**Directions for this task:** Retype each of the items below word for word, keeping every line as it appears.

**Task material:**

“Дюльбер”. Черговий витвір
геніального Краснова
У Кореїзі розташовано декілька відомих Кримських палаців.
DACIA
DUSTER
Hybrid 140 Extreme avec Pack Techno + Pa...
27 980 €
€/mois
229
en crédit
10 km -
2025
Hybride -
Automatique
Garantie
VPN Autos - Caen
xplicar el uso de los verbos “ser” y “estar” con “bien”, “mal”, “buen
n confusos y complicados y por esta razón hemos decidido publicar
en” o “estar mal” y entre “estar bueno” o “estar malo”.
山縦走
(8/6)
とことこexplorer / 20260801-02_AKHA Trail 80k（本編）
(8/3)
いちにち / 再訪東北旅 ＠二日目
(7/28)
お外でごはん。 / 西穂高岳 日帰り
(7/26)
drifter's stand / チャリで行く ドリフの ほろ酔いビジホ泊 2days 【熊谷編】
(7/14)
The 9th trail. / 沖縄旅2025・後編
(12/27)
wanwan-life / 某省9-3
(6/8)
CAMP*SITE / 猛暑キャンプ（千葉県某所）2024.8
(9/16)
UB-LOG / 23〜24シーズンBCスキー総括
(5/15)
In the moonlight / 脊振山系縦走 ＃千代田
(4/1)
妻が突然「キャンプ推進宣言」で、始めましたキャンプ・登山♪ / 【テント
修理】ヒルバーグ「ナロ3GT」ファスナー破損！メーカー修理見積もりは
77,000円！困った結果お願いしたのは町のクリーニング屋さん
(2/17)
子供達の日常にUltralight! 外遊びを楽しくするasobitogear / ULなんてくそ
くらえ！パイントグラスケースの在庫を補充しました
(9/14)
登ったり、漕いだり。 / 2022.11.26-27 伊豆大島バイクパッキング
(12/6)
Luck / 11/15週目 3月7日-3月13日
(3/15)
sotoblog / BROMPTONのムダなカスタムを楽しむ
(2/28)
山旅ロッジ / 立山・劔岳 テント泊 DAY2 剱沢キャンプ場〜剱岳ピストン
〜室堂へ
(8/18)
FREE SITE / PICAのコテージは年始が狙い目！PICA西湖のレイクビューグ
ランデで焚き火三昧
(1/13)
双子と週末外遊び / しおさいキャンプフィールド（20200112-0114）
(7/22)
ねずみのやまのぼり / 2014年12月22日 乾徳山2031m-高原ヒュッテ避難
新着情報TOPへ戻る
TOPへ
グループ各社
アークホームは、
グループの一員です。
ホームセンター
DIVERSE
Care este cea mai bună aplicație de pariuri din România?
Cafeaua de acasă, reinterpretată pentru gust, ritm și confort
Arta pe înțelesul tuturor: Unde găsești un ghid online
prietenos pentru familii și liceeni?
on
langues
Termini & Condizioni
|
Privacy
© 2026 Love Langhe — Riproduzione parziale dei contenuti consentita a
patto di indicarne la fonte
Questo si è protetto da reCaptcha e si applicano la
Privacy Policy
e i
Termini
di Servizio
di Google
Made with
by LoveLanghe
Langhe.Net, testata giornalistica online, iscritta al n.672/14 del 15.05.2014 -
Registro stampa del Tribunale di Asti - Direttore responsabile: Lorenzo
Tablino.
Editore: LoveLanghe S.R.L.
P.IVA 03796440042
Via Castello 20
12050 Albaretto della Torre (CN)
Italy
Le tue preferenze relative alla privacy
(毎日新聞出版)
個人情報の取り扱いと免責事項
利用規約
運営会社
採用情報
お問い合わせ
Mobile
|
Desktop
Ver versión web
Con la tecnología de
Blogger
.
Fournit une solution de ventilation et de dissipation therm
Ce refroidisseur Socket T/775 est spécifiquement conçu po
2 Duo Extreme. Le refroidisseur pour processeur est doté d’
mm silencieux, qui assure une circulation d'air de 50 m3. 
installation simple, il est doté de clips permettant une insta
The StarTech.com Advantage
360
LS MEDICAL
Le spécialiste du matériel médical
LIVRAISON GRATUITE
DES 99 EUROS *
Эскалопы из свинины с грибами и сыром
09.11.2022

**Answer to the problem:**
“Дюльбер”. Черговий витвір
геніального Краснова
У Кореїзі розташовано декілька відомих Кримських палаців.
DACIA
DUSTER
Hybrid 140 Extreme avec Pack Techno + Pa...
27 980 €
€/mois
229
en crédit
10 km -
2025
Hybride -
Automatique
Garantie
VPN Autos - Caen
xplicar el uso de los verbos “ser” y “estar” con “bien”, “mal”, “buen
n confusos y complicados y por esta razón hemos decidido publicar
en” o “estar mal” y entre “estar bueno” o “estar malo”.
山縦走
(8/6)
とことこexplorer / 20260801-02_AKHA Trail 80k（本編）
(8/3)
いちにち / 再訪東北旅 ＠二日目
(7/28)
お外でごはん。 / 西穂高岳 日帰り
(7/26)
drifter's stand / チャリで行く ドリフの ほろ酔いビジホ泊 2days 【熊谷編】
(7/14)
The 9th trail. / 沖縄旅2025・後編
(12/27)
wanwan-life / 某省9-3
(6/8)
CAMP*SITE / 猛暑キャンプ（千葉県某所）2024.8
(9/16)
UB-LOG / 23〜24シーズンBCスキー総括
(5/15)
In the moonlight / 脊振山系縦走 ＃千代田
(4/1)
妻が突然「キャンプ推進宣言」で、始めましたキャンプ・登山♪ / 【テント
修理】ヒルバーグ「ナロ3GT」ファスナー破損！メーカー修理見積もりは
77,000円！困った結果お願いしたのは町のクリーニング屋さん
(2/17)
子供達の日常にUltralight! 外遊びを楽しくするasobitogear / ULなんてくそ
くらえ！パイントグラスケースの在庫を補充しました
(9/14)
登ったり、漕いだり。 / 2022.11.26-27 伊豆大島バイクパッキング
(12/6)
Luck / 11/15週目 3月7日-3月13日
(3/15)
sotoblog / BROMPTONのムダなカスタムを楽しむ
(2/28)
山旅ロッジ / 立山・劔岳 テント泊 DAY2 剱沢キャンプ場〜剱岳ピストン
〜室堂へ
(8/18)
FREE SITE / PICAのコテージは年始が狙い目！PICA西湖のレイクビューグ
ランデで焚き火三昧
(1/13)
双子と週末外遊び / しおさいキャンプフィールド（20200112-0114）
(7/22)
ねずみのやまのぼり / 2014年12月22日 乾徳山2031m-高原ヒュッテ避難
新着情報TOPへ戻る
TOPへ
グループ各社
アークホームは、
グループの一員です。
ホームセンター
DIVERSE
Care este cea mai bună aplicație de pariuri din România?
Cafeaua de acasă, reinterpretată pentru gust, ritm și confort
Arta pe înțelesul tuturor: Unde găsești un ghid online
prietenos pentru familii și liceeni?
on
langues
Termini & Condizioni
|
Privacy
© 2026 Love Langhe — Riproduzione parziale dei contenuti consentita a
patto di indicarne la fonte
Questo si è protetto da reCaptcha e si applicano la
Privacy Policy
e i
Termini
di Servizio
di Google
Made with
by LoveLanghe
Langhe.Net, testata giornalistica online, iscritta al n.672/14 del 15.05.2014 -
Registro stampa del Tribunale di Asti - Direttore responsabile: Lorenzo
Tablino.
Editore: LoveLanghe S.R.L.
P.IVA 03796440042
Via Castello 20
12050 Albaretto della Torre (CN)
Italy
Le tue preferenze relative alla privacy
(毎日新聞出版)
個人情報の取り扱いと免責事項
利用規約
運営会社
採用情報
お問い合わせ
Mobile
|
Desktop
Ver versión web
Con la tecnología de
Blogger
.
Fournit une solution de ventilation et de dissipation therm
Ce refroidisseur Socket T/775 est spécifiquement conçu po
2 Duo Extreme. Le refroidisseur pour processeur est doté d’
mm silencieux, qui assure une circulation d'air de 50 m3. 
installation simple, il est doté de clips permettant une insta
The StarTech.com Advantage
360
LS MEDICAL
Le spécialiste du matériel médical
LIVRAISON GRATUITE
DES 99 EUROS *
Эскалопы из свинины с грибами и сыром
09.11.2022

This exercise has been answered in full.